● **TEXTO**:

▽

Rinha de Universidades Públicas é um grupo fechado do Facebook criado em Junho de 2019, que atualmente conta com mais de 99 mil membros, e no qual 64 Universidades disputam diariamente entre si a primazia de um campeonato universitário da zuera. A disputa é feita por meio de posts publicados pelos administradores do grupo, e as universidades que irão competir são escolhidas por meio de uma chave de torneio, criada antes de todas as disputas começarem, em modelo de “mata-mata". Os universitários votam por meio dos botões de reação do Facebook, e quem tiver mais votos, ganha. Enquanto a disputa está acontecendo, os participantes do grupo postam diversos memes apoiando ou desmerecendo as faculdades que estão participando da rinha em questão.

Nesse clima de disputa e defesa da sua universidade pública favorita, diversos memes são criados no grupo e funcionam como artilharia pesada para as batalhas. Muitas vezes, eles não apenas falam sobre as instituições de ensino em questão, mas sobre o estado em que as universidades se situam ou aspectos culturais e regionais em geral.

Os memes coletados da Rinha de Universidades Públicas que se referem a regiões contribuem para fomentar um certo sentimento de identidade, a partir da familiaridade, tais como regionalismos de fala, culinária local, questões internas, costumes. Por exemplo, na disputa entre a Universidade Federal do Rio Grande do Sul (UFRGS) e a Universidade Federal do Piauí (UFPI) havia alguns memes que se referiam aos gaúchos como “tchernobyl”, um trocadilho com as palavras tchê, um regionalismo, e Chernobyl, um lugar tóxico. Outro exemplo ocorreu na disputa entre a Universidade Federal de Viçosa (UFV) e a Universidade Federal do Rio de Janeiro (UFRJ), em que havia memes comentando que o estado do Rio é muito violento contrapostos a comentários elogiosos sobre o doce de leite de Viçosa. Também na disputa entre a Universidade Federal do Mato Grosso (UFMT) e a Universidade Federal de Juiz de Fora (UFJF) havia memes alegando que Juiz de Fora não fazia parte de Minas Gerais, por estar mais perto do Rio de Janeiro. A Universidade Federal de Alfenas (Unifal) também fez alguns comentários sobre a Universidade Federal de Goiás (UFG) diminuindo o sertanejo e a cultura caipira.

Memes que podem ser lidos de maneira pejorativa por um grupo podem ser vistos como algo positivo por outro. As mesmas piadas que podem parecer desfavoráveis a uma comunidade podem ser lidas como uma vantagem eventual para “adversários".

△

● **VERIFIQUE SUA COMPREENSÃO**:
1. Transcreva palavra por palavra o trecho do texto que começa em "Nesse clima de" e segue até "regionais em geral.".
2. Responda com base no texto:
(a) Em que mês e ano foi criado o grupo?
(b) Quantas universidades disputam entre si no grupo?
(c) Que produto de Viçosa recebe comentários elogiosos nos memes?
Os itens a seguir não têm relação com o texto.

[Dados extraídos de uma coleção]
▽

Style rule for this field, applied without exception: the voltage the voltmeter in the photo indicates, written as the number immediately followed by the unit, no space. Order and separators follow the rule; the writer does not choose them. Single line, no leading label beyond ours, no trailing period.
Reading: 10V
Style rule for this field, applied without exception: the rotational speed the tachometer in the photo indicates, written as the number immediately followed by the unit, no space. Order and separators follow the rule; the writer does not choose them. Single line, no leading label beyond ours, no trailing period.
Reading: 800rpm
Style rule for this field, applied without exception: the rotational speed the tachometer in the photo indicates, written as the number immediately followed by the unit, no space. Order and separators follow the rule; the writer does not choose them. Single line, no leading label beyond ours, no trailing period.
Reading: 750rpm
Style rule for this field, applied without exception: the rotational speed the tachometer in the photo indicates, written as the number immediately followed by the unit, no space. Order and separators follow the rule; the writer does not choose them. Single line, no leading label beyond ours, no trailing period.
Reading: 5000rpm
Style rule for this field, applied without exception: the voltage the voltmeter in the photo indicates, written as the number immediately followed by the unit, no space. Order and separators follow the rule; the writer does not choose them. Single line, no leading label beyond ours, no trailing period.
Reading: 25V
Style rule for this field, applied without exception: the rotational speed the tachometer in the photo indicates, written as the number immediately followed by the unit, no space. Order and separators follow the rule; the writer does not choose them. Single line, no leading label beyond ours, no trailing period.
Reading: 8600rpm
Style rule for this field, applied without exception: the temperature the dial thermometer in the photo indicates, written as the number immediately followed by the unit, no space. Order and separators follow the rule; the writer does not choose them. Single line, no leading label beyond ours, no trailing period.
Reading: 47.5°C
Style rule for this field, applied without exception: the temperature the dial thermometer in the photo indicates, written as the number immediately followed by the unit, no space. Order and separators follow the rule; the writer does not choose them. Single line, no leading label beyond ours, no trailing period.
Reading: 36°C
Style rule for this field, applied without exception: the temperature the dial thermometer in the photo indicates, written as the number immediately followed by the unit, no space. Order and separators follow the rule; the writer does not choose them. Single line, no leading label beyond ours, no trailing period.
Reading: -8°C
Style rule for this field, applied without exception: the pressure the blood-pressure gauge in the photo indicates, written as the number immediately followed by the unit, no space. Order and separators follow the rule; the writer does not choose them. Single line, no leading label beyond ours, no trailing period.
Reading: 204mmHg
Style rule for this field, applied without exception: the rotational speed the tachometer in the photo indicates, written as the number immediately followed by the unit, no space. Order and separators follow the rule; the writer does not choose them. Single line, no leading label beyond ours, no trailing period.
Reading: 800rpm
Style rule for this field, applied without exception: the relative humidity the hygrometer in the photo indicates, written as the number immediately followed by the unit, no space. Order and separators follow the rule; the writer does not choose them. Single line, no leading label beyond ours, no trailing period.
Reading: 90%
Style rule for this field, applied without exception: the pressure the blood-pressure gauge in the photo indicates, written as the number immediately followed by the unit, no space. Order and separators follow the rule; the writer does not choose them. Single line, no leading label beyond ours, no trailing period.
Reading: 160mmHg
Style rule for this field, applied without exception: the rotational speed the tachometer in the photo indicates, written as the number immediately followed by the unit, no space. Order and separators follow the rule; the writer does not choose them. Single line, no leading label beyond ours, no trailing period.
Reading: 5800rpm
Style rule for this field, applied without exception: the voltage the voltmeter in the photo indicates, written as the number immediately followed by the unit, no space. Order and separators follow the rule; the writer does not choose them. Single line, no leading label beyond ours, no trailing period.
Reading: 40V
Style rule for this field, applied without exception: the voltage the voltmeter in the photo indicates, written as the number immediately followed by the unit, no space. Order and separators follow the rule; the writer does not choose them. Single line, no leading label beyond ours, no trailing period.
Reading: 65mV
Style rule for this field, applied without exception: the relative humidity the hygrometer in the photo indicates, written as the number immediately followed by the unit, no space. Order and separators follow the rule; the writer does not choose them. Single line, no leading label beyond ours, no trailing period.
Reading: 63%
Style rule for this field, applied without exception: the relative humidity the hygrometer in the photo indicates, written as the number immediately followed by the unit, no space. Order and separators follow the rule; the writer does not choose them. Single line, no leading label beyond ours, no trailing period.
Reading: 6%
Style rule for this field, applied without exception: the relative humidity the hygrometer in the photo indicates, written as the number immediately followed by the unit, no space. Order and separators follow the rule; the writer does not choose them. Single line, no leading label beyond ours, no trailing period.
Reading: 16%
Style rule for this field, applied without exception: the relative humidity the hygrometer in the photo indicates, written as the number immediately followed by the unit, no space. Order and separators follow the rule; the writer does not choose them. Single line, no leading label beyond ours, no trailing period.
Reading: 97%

△

● **RESPOSTAS EM ORDEM**:
1.
Nesse clima de disputa e defesa da sua universidade pública favorita, diversos memes são criados no grupo e funcionam como artilharia pesada para as batalhas. Muitas vezes, eles não apenas falam sobre as instituições de ensino em questão, mas sobre o estado em que as universidades se situam ou aspectos culturais e regionais em geral.

2.
(a) Em junho de 2019.
(b) 64 universidades.
(c) O doce de leite.